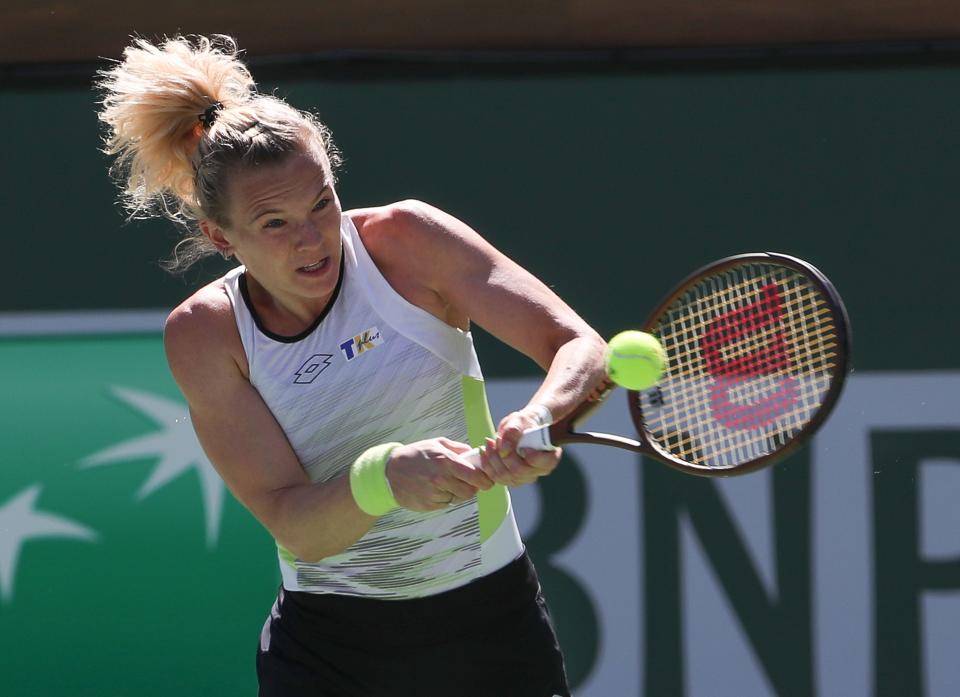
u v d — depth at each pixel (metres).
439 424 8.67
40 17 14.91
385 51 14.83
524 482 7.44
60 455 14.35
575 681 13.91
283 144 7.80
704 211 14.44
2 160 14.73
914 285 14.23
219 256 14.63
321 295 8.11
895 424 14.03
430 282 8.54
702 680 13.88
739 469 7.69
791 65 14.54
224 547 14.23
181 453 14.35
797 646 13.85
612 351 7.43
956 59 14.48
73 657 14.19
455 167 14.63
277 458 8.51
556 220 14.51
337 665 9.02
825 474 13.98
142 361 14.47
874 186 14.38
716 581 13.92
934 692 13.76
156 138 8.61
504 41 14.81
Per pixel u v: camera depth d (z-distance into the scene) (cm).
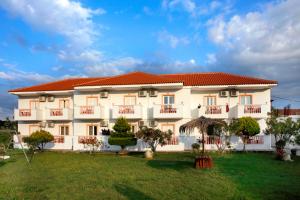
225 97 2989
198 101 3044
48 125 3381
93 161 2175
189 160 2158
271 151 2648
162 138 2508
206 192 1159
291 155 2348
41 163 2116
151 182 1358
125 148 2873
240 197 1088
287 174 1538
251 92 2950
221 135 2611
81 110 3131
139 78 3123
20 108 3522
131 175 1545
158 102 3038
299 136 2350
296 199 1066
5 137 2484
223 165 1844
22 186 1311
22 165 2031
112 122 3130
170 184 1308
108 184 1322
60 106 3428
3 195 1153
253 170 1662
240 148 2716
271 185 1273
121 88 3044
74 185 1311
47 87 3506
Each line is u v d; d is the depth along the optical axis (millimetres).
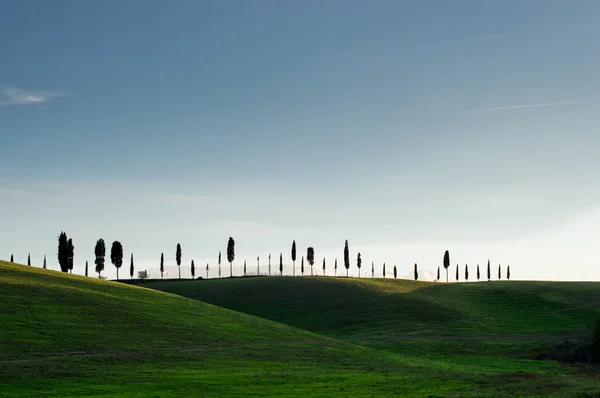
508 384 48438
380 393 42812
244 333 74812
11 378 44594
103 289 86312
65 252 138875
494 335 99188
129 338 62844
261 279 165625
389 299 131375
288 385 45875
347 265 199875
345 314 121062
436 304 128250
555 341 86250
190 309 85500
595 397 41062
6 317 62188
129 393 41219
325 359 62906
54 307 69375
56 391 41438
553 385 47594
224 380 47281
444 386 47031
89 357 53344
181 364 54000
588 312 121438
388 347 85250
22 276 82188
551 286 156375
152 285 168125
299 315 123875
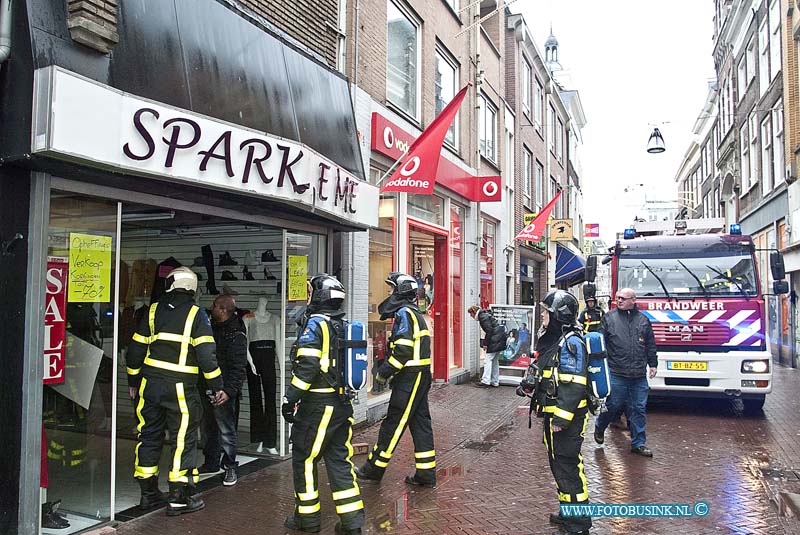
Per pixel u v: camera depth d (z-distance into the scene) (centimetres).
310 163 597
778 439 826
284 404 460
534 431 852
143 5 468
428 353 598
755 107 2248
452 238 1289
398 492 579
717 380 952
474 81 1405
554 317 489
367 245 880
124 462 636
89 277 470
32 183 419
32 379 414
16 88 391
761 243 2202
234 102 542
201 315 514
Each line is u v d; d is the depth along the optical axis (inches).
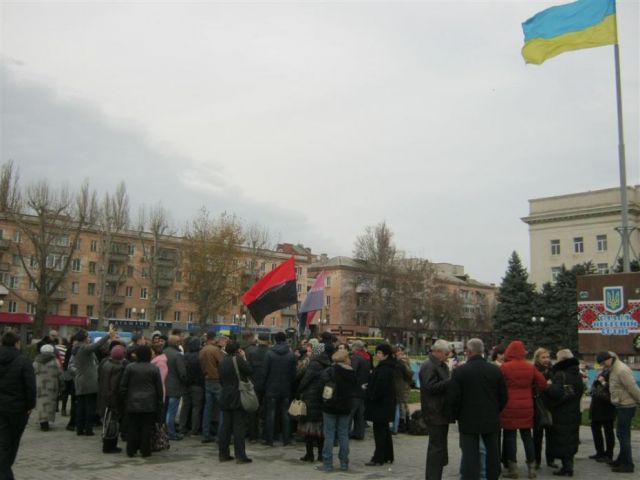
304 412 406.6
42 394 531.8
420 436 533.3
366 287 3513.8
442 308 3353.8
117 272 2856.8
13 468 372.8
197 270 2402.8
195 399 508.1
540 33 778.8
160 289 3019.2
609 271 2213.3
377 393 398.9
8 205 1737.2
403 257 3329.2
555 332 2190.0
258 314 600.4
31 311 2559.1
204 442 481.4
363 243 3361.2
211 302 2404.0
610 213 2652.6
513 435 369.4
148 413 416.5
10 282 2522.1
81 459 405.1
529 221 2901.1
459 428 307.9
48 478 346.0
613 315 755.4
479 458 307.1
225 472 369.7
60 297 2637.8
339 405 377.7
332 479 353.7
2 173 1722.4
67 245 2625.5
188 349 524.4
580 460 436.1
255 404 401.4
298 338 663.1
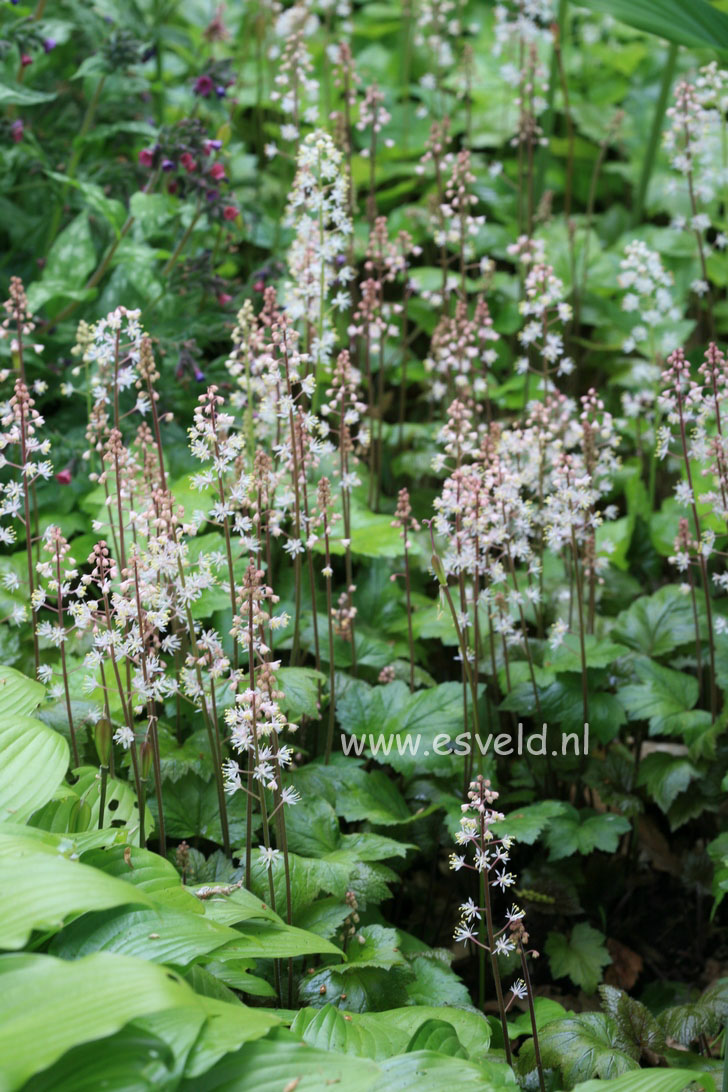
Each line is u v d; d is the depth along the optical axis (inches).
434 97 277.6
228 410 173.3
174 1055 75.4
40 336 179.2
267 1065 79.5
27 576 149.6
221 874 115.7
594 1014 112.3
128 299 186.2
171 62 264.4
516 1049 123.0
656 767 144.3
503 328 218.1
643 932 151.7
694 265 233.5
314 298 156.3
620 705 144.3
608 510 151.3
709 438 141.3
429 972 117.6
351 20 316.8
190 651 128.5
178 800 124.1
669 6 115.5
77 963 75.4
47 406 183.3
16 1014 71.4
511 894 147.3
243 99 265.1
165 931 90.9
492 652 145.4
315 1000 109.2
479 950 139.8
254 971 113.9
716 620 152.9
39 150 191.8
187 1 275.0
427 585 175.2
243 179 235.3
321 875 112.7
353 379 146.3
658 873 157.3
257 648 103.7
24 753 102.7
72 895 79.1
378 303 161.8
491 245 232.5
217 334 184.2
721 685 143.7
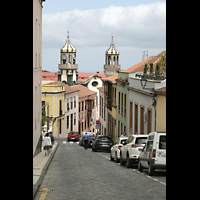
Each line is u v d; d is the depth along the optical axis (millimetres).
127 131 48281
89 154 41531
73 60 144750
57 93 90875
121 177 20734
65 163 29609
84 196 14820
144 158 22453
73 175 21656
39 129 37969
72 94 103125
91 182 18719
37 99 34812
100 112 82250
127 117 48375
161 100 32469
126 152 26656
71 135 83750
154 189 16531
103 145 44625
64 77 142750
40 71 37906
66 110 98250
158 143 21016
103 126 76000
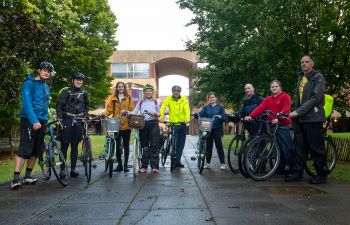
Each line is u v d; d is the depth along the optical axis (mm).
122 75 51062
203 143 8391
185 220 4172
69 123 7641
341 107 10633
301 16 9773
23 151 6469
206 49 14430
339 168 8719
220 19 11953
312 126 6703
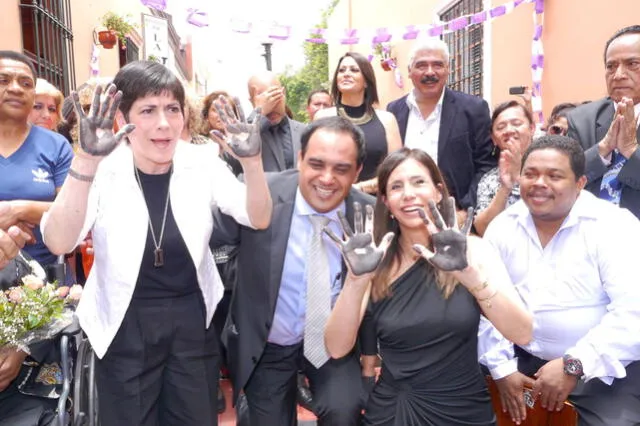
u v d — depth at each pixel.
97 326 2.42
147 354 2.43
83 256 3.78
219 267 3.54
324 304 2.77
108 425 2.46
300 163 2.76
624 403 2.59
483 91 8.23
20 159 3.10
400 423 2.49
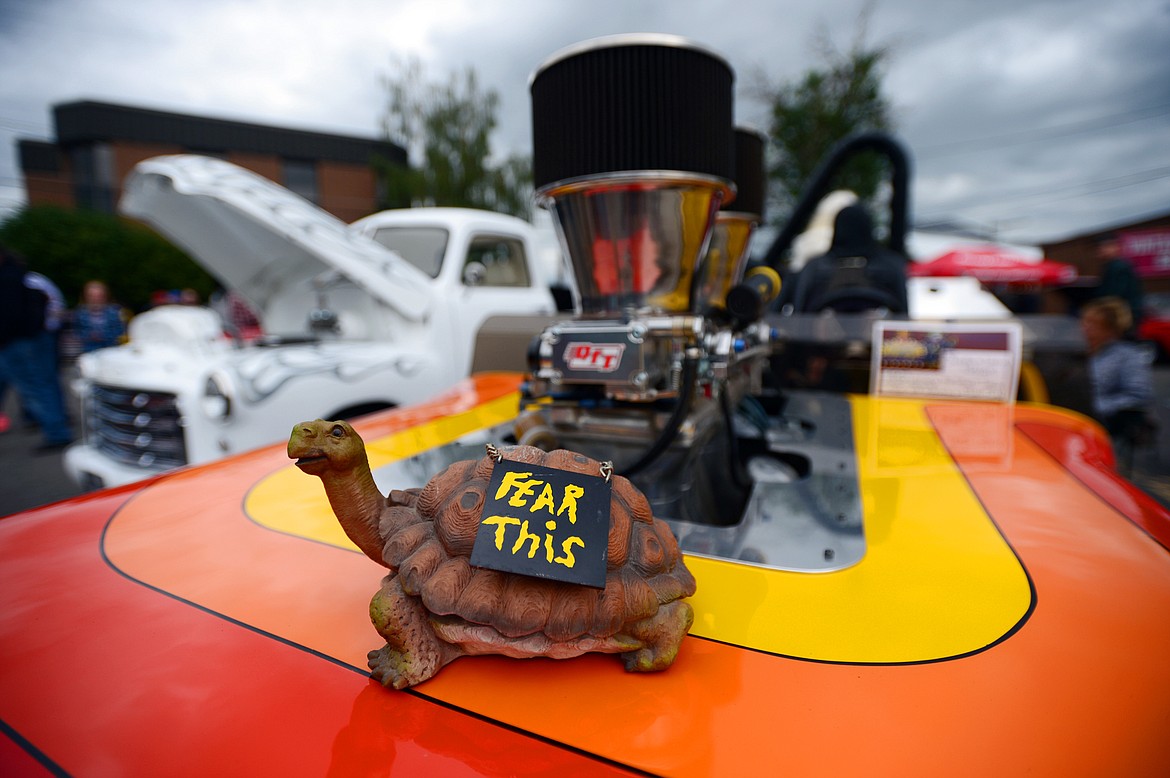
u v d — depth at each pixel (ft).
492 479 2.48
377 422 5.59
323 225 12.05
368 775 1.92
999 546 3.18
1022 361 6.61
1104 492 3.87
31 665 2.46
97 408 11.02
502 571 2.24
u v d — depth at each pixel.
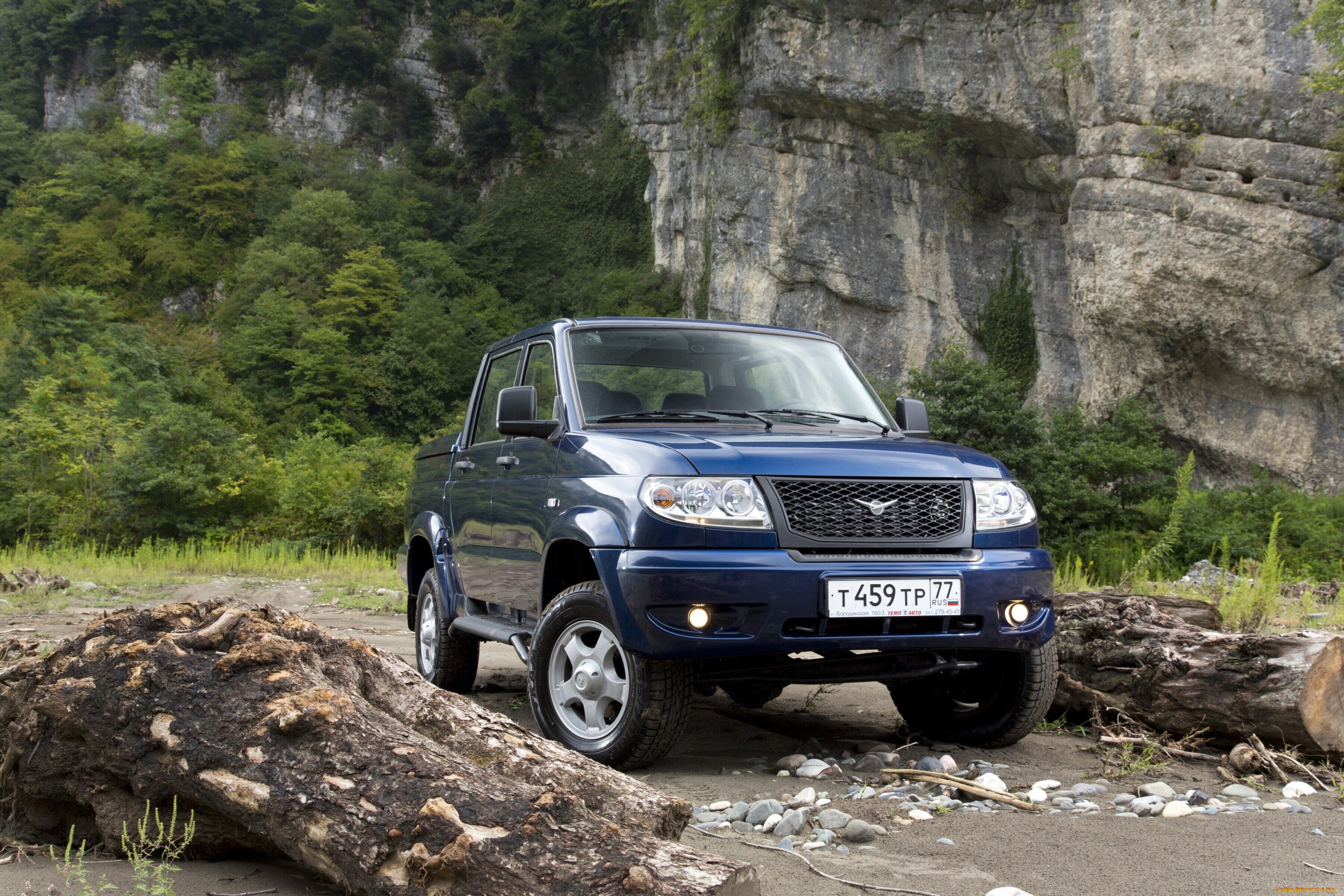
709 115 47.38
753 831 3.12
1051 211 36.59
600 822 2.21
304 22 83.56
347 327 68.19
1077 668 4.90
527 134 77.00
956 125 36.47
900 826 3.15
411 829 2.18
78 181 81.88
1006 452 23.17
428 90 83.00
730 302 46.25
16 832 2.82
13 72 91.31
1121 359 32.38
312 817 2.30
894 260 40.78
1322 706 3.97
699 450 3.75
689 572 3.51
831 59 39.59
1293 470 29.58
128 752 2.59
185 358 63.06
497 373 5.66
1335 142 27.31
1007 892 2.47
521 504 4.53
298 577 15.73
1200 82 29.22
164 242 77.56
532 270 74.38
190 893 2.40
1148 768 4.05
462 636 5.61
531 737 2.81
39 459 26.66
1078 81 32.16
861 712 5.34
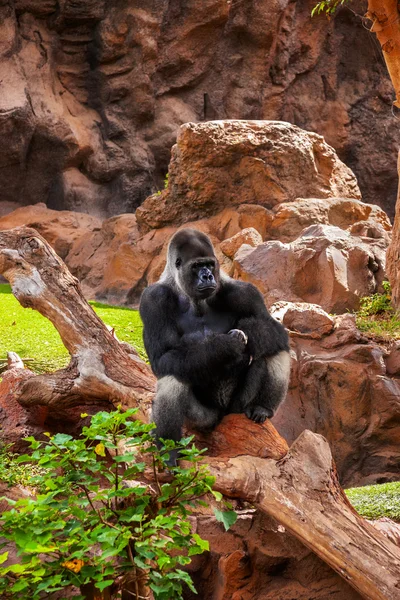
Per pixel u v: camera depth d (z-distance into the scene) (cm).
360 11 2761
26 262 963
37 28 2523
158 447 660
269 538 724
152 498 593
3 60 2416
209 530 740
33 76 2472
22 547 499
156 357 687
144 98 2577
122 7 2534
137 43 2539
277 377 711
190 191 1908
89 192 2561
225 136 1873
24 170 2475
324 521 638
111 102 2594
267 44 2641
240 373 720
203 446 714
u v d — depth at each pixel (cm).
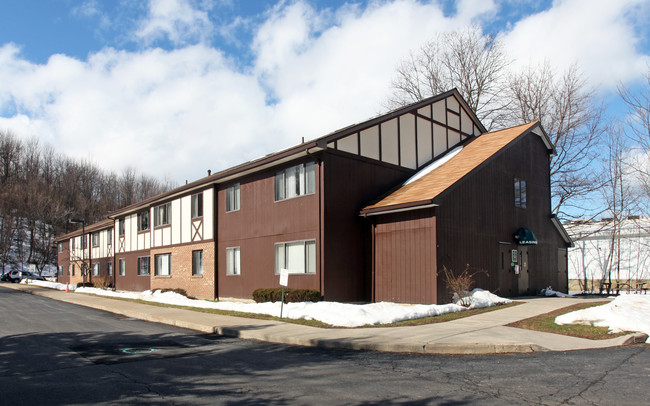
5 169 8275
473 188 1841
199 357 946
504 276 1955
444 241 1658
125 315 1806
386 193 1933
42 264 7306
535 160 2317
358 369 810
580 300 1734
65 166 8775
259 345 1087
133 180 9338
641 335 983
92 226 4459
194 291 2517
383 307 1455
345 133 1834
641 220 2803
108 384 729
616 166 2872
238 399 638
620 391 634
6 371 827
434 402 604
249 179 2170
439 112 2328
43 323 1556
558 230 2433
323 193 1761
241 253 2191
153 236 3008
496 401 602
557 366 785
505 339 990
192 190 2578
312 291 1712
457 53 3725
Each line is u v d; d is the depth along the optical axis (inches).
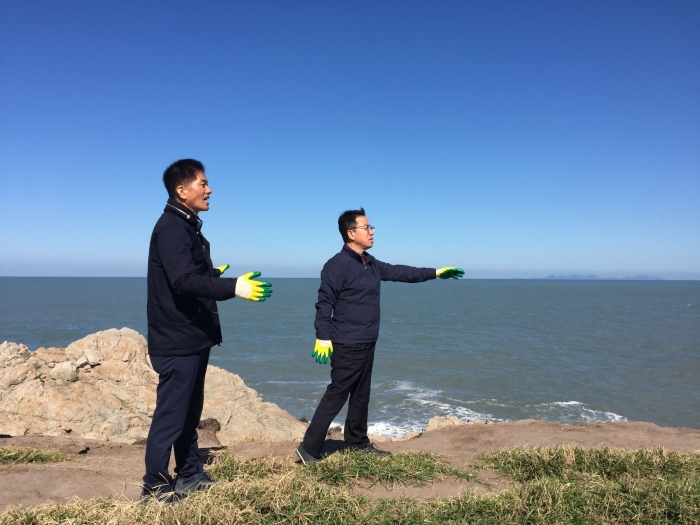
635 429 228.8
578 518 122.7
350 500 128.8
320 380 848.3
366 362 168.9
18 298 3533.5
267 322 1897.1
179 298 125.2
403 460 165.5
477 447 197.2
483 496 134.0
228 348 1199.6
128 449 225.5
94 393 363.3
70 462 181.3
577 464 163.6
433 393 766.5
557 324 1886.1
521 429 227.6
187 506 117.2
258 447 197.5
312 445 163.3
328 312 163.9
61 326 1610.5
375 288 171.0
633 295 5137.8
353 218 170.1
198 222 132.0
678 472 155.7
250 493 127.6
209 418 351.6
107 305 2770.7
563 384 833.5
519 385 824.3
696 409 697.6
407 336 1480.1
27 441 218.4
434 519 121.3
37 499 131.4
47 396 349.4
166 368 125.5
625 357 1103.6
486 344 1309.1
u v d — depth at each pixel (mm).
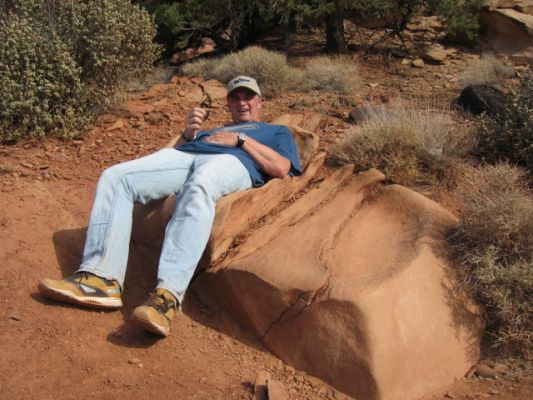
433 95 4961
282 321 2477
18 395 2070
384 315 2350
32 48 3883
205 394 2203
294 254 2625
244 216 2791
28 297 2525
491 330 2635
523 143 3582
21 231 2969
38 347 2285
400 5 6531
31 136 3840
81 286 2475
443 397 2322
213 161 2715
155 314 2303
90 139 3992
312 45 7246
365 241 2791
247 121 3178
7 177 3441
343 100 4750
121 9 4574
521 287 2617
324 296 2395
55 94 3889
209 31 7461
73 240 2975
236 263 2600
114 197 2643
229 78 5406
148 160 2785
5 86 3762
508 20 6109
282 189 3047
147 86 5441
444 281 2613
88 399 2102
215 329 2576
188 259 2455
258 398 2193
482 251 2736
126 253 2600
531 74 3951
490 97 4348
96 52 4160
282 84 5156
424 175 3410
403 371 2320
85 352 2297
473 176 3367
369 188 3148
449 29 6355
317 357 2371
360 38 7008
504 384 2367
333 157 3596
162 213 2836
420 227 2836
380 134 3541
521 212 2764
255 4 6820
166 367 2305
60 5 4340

▬▬▬▬▬▬

Repeat, with no pictures, each line from the beginning of the data through the line containing "299 315 123875", inclusive.

Finished exercise -
u v d — depth at each pixel (metres).
439 424 8.67
40 17 14.91
385 51 14.83
524 482 7.44
60 455 14.35
575 681 13.91
283 144 7.80
704 211 14.44
2 160 14.73
914 285 14.23
219 256 14.63
321 295 8.11
895 424 14.03
430 282 8.54
702 680 13.88
739 469 7.69
791 65 14.54
224 547 14.23
181 453 14.35
797 646 13.85
612 351 7.43
956 59 14.48
73 657 14.19
455 167 14.63
277 458 8.51
556 220 14.51
337 665 9.02
825 474 13.98
142 361 14.47
874 186 14.38
716 581 13.92
934 692 13.76
156 138 8.61
504 41 14.81
Per pixel u v: camera depth d (z-distance into the scene) (cm).
225 97 2989
198 101 3044
48 125 3381
93 161 2175
189 160 2158
271 151 2648
162 138 2508
206 192 1159
291 155 2348
41 163 2116
151 182 1358
125 148 2873
240 197 1088
287 174 1538
251 92 2950
221 135 2611
81 110 3131
139 78 3123
20 108 3522
131 175 1545
158 102 3038
299 136 2350
296 199 1066
5 137 2484
223 165 1844
22 186 1311
22 165 2031
112 122 3130
170 184 1308
108 184 1322
60 106 3428
3 195 1153
253 170 1662
240 148 2716
271 185 1273
121 88 3044
74 185 1311
47 87 3506
Each line is u v d; d is the depth along the optical axis (millimetres).
508 384 48438
380 393 42812
244 333 74812
11 378 44594
103 289 86312
65 252 138875
494 335 99188
129 338 62844
261 279 165625
389 299 131375
288 385 45875
347 265 199875
345 314 121062
436 304 128250
555 341 86250
190 309 85500
595 397 41062
6 317 62188
129 393 41219
325 359 62906
54 307 69375
56 391 41438
553 385 47594
224 380 47281
444 386 47031
89 357 53344
181 364 54000
588 312 121438
388 347 85250
22 276 82188
551 286 156375
152 285 168125
299 315 123875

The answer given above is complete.